Procter & Gamble CEO Lafley facing more investor skepticism

A.G. Lafley to brief analysts Aug. 1

CINCINNATI - A.G. Lafley got a hero’s welcome last year when he returned to Procter & Gamble Co. for a second term as CEO. Now, it seems the welcome mat is wearing thin.

Recent option-trading activity indicates “a sudden surge in pessimism” in advance of P&G’s fourth quarter and full-year earnings report, which is due Aug. 1, said Todd Salamone, vice president of research for Schaeffer’s Investment Research in Blue Ash.

Short-selling of P&G shares, which is a bet investors make when they think the stock price will fall, increased 54 percent in the two weeks ended June 30.

“Short interest on the shares is the highest it’s been since January 2012,” Salamone added.

Investment bank Wells Fargo & Co. downgraded P&G stock July 11 from outperform to market perform, saying its “market share trends have weakened in the face of competition,” and P&G’s “launch activity seems more vulnerable than ever” to the promotional activity of rivals.

The Wells Fargo downgrade came 11 days after investment firm B. Riley & Co. lowered its stock-price target on P&G by one dollar to $87, while maintaining its neutral or hold rating on the stock.

A summary of analyst recommendations at Zacks.com shows nine analysts now rate P&G as a “buy” or “strong buy” while nine recommend holding the stock.

There has been no rating change by Bernstein Research analyst Ali Dibadj, but he told WCPO that investors are losing patience.

“A.G. Lafley needs to start showing improvement over the next few quarters or investors will look for a plan B, including a breakup,” he said.

Cincinnati money manager Matt McCormick says the honeymoon may not be over for Lafley, but “it’s getting late in the week.” McCormick, vice president and portfolio manager for Bahl and Gaynor Investment Counsel downtown, said investors are “looking for larger signs of change” than the incremental improvements P&G has demonstrated in the past year.

Lafley “wrote a book on strategy,” McCormick said. “People would sure like to see it implemented.”

P&G’s stock price fell 54 cents to $80.40 Thursday. It's up 95 cents, or 1.2 percent, from the $79.45 closing before Lafley’s return was announced on May 23, 2013.

P&G shares reached a 52-week high of $85.82 in late November, as investors bought into Lafley’s early strategic moves of accelerating plans for productivity savings, selling off underperforming business units, improving innovation and boosting the performance of P&G largest and most profitable brands.

“We have strong plans in place from an innovation and productivity standpoint,” said P&G spokesman Bryan McCleary, who points to a March report by the market-research firm, IRI . It listed seven P&G products among the top 10 new product launches in 2013.

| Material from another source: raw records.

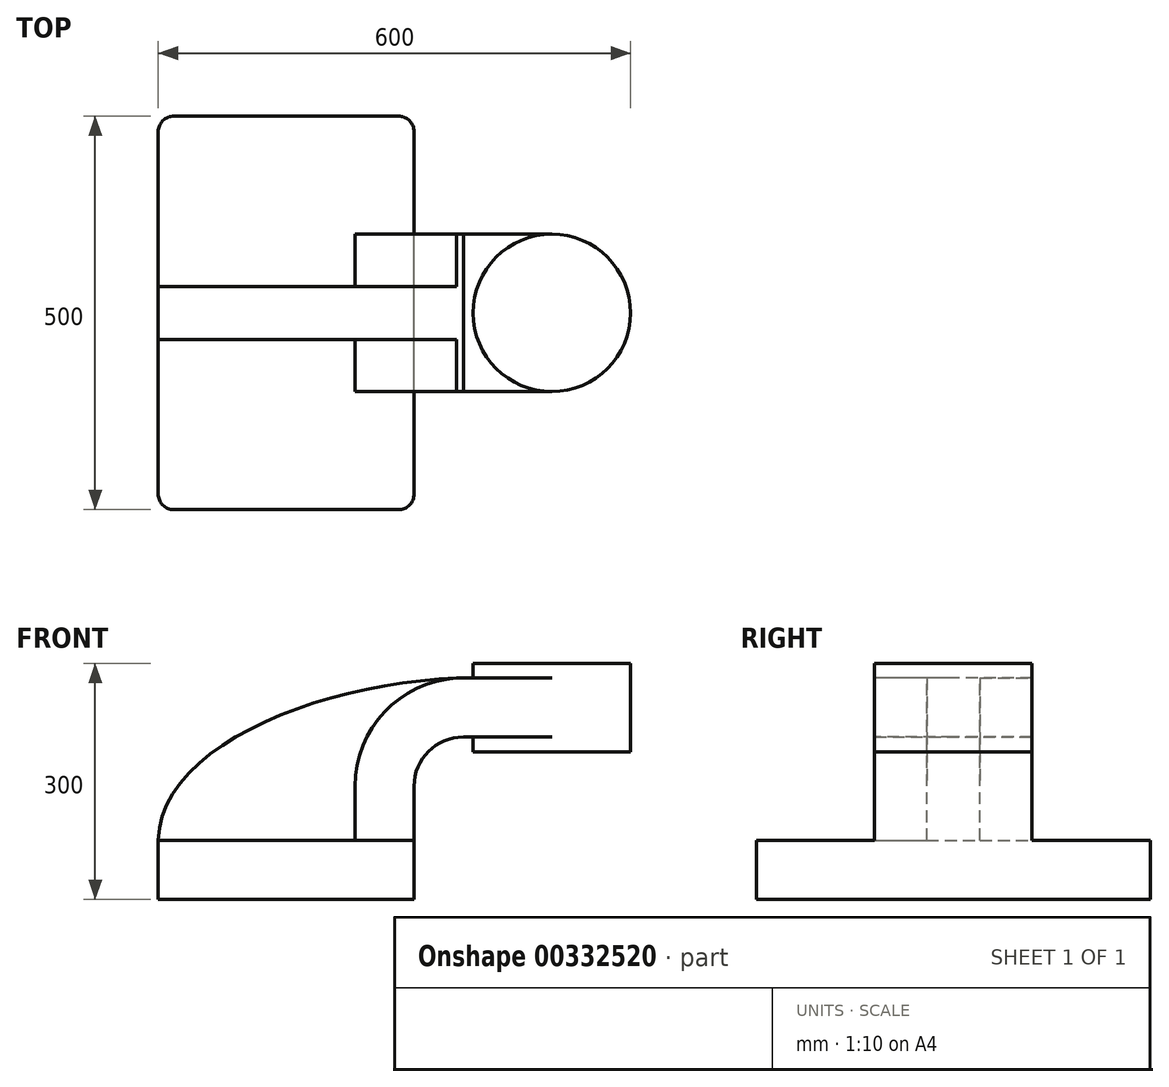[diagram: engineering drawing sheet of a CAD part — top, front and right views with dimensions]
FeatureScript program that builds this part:
annotation { "Feature Type Name" : "Feature", "Feature Type Description" : "" }
export const myFeature = defineFeature(function(context is Context, id is Id, definition is map)
    precondition{}
    {
        {
            var Q0;
            Q0=qCreatedBy(makeId("Front.planeOp"),FACE);
            var sketch = newSketch(context, id + "F0", { "sketchPlane" : qUnion([Q0])});
            skLineSegment(sketch, "E0.bottom", {"start": v(-162.5, -37.5) * mm, "end": v(162.5, -37.5) * mm});
            skLineSegment(sketch, "E0.top", {"start": v(-162.5, 37.5) * mm, "end": v(162.5, 37.5) * mm});
            skLineSegment(sketch, "E0.left", {"start": v(-162.5, -37.5) * mm, "end": v(-162.5, 37.5) * mm});
            skLineSegment(sketch, "E0.right", {"start": v(162.5, -37.5) * mm, "end": v(162.5, 37.5) * mm});
            skPoint(sketch, "E0.middle", {"position": v(0, 0) * mm});
            skLineSegment(sketch, "E1.bottom", {"start": v(437.5, 150) * mm, "end": v(237.5, 150) * mm});
            skLineSegment(sketch, "E1.top", {"start": v(437.5, 262.5) * mm, "end": v(237.5, 262.5) * mm});
            skLineSegment(sketch, "E1.left", {"start": v(437.5, 150) * mm, "end": v(437.5, 262.5) * mm});
            skLineSegment(sketch, "E1.right", {"start": v(237.5, 150) * mm, "end": v(237.5, 262.5) * mm});
            skPoint(sketch, "E1.middle", {"position": v(337.5, 206.25) * mm});
            skLineSegment(sketch, "E2", {"start": v(162.5, 37.5) * mm, "end": v(162.5, 106.3) * mm});
            skArc(sketch, "E3", {"start": v(162.5, 106.3) * mm, "mid": v(180.8, 150.5) * mm, "end": v(225, 168.8) * mm});
            skLineSegment(sketch, "E4", {"start": v(225, 168.8) * mm, "end": v(337.5, 168.8) * mm});
            skLineSegment(sketch, "E5.0", {"start": v(225, 243.8) * mm, "end": v(337.5, 243.8) * mm});
            skArc(sketch, "E5.1", {"start": v(87.5, 106.3) * mm, "mid": v(127.77, 203.53) * mm, "end": v(225, 243.8) * mm});
            skLineSegment(sketch, "E5.2", {"start": v(87.5, 37.5) * mm, "end": v(87.5, 106.3) * mm});
            skLineSegment(sketch, "E6", {"start": v(337.5, 150) * mm, "end": v(337.5, 262.5) * mm});
            skFitSpline(sketch, "E7", {"points": [v(-162.5, 37.5) * mm, v(225, 243.8) * mm], "startDerivative": vector(6.8, 368.5) * mm, "endDerivative": vector(520.4, 12.57) * mm});
            skSolve(sketch);
        }
        {
            var Q0;
            Q0=makeQuery(id+"F0.imprint","IMPRINT",FACE,{"disambiguationData":[TD([[makeQuery(id+"F0.imprint","IMPRINT",EDGE,{"derivedFrom":sQuery(id+"F0.wireOp",EDGE,"E0.bottom")}),1.0]])]});
            extrude(context, id + "F1", {"entities" : qUnion([Q0]), "endBound" : BoundingType.SYMMETRIC, "depth" : 500 * mm});
        }
        {
            var Q0;
            {var subQ1=sQuery(id+"F0.wireOp",EDGE,"E2");Q0=makeQuery(id+"F0.imprint","IMPRINT",FACE,{"disambiguationData":[TD([[makeQuery(id+"F0.imprint","IMPRINT",EDGE,{"derivedFrom":subQ1}),1.0]])]});}
            var Q1;
            {var subQ0=sQuery(id+"F0.wireOp",EDGE,"E4");var subQ1=sQuery(id+"F0.wireOp",EDGE,"E1.right");var subQ2=makeQuery(id+"F0.imprint","INTERSECT",VERTEX,{"derivedFrom":[subQ1,subQ0]});Q1=makeQuery(id+"F0.imprint","IMPRINT",FACE,{"disambiguationData":[TD([[makeQuery(id+"F0.imprint","IMPRINT",EDGE,{"disambiguationData":[TD([[subQ2,-1.0]])],"derivedFrom":subQ1}),-1.0]])]});}
            extrude(context, id + "F2", {"entities" : qUnion([Q0, Q1]), "operationType" : NewBodyOperationType.ADD, "endBound" : BoundingType.SYMMETRIC, "depth" : 200 * mm});
        }
        {
            var Q0;
            {var subQ3=sQuery(id+"F0.wireOp",EDGE,"E5.2");Q0=makeQuery(id+"F0.imprint","IMPRINT",FACE,{"disambiguationData":[TD([[makeQuery(id+"F0.imprint","IMPRINT",EDGE,{"derivedFrom":subQ3}),1.0]])]});}
            extrude(context, id + "F3", {"entities" : qUnion([Q0]), "operationType" : NewBodyOperationType.ADD, "endBound" : BoundingType.SYMMETRIC, "depth" : 67.5 * mm});
        }
        {
            var Q0;
            {var subQ0=sQuery(id+"F0.wireOp",EDGE,"E1.left");Q0=makeQuery(id+"F0.imprint","IMPRINT",FACE,{"disambiguationData":[TD([[makeQuery(id+"F0.imprint","IMPRINT",EDGE,{"derivedFrom":subQ0}),1.0]])]});}
            var Q1;
            Q1=sQuery(id+"F0.wireOp",EDGE,"E6");
            revolve(context, id + "F4", {"operationType" : NewBodyOperationType.ADD, "entities" : qUnion([Q0]), "axis" : qUnion([Q1]), "revolveType" : RevolveType.FULL});
        }
        {
            var Q0;
            Q0=makeQuery(id+"F1.opExtrude","CAP_EDGE",EDGE,{"disambiguationData":[OSD([sQuery(id+"F0.wireOp",EDGE,"E0.right")])],"isStart":false});
            var Q1;
            Q1=makeQuery(id+"F1.opExtrude","CAP_EDGE",EDGE,{"disambiguationData":[OSD([sQuery(id+"F0.wireOp",EDGE,"E0.left")])],"isStart":false});
            var Q2;
            Q2=makeQuery(id+"F1.opExtrude","CAP_EDGE",EDGE,{"disambiguationData":[OSD([sQuery(id+"F0.wireOp",EDGE,"E0.right")])],"isStart":true});
            var Q3;
            Q3=makeQuery(id+"F1.opExtrude","CAP_EDGE",EDGE,{"disambiguationData":[OSD([sQuery(id+"F0.wireOp",EDGE,"E0.left")])],"isStart":true});
            fillet(context, id + "F5", {"entities" : qUnion([Q0, Q1, Q2, Q3]), "radius" : 20 * mm, "tangentPropagation" : true, "allowEdgeOverflow" : false});
        }
    });
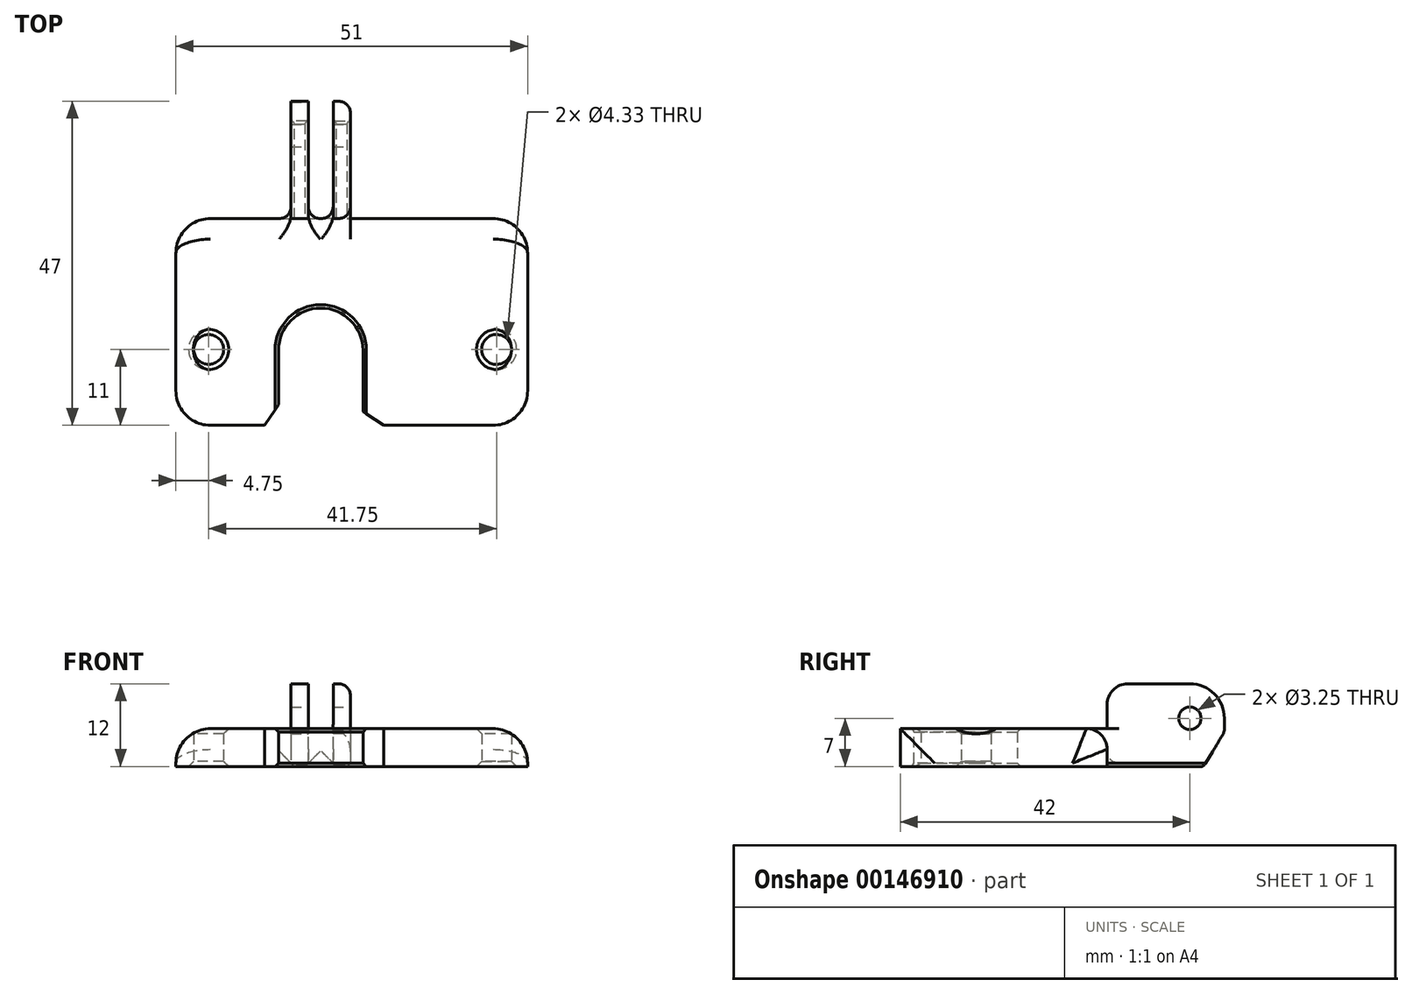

P&G has yet to confirm recent WCPO reports that it’s about to launch a new product to address adult incontinence, a category that analyst Dibadj pegs as a $7 billion global business that could provide up to $800 million in new revenue for P&G.

Other recent product launches include the introduction of a skin care line from Dolce & Gabbana , which will be available at luxury department stores, including Saks in the U.S. and Harrods in London.

On July 16, P&G and Whirlpool announced a “breakthrough technology” called Swash . It’s a $499 machine that consumers can use to refresh clothes between trips to the dry cleaner.

Many expect Lafley to reveal new details on P&G growth initiatives in his next appearance before analysts: An Aug. 1 conference call to discuss fiscal fourth-quarter and full-year earnings.

McCormick said Lafley can expect a more skeptical crowd than the group that happily welcomed him back to the Ivory empire last August.

“There’s no question he received a hero’s welcome. There’s no question that people are also giving him the benefit of the doubt. But it’s not a blank check,” said McCormick. “What they’re looking for is a more dramatic unveiling of a plan that could be immediately understood, implemented and accretive to the stock price. The margin growth needs to improve. The dividend growth needs to be sustainable. And people are looking for them to move the stock price higher.”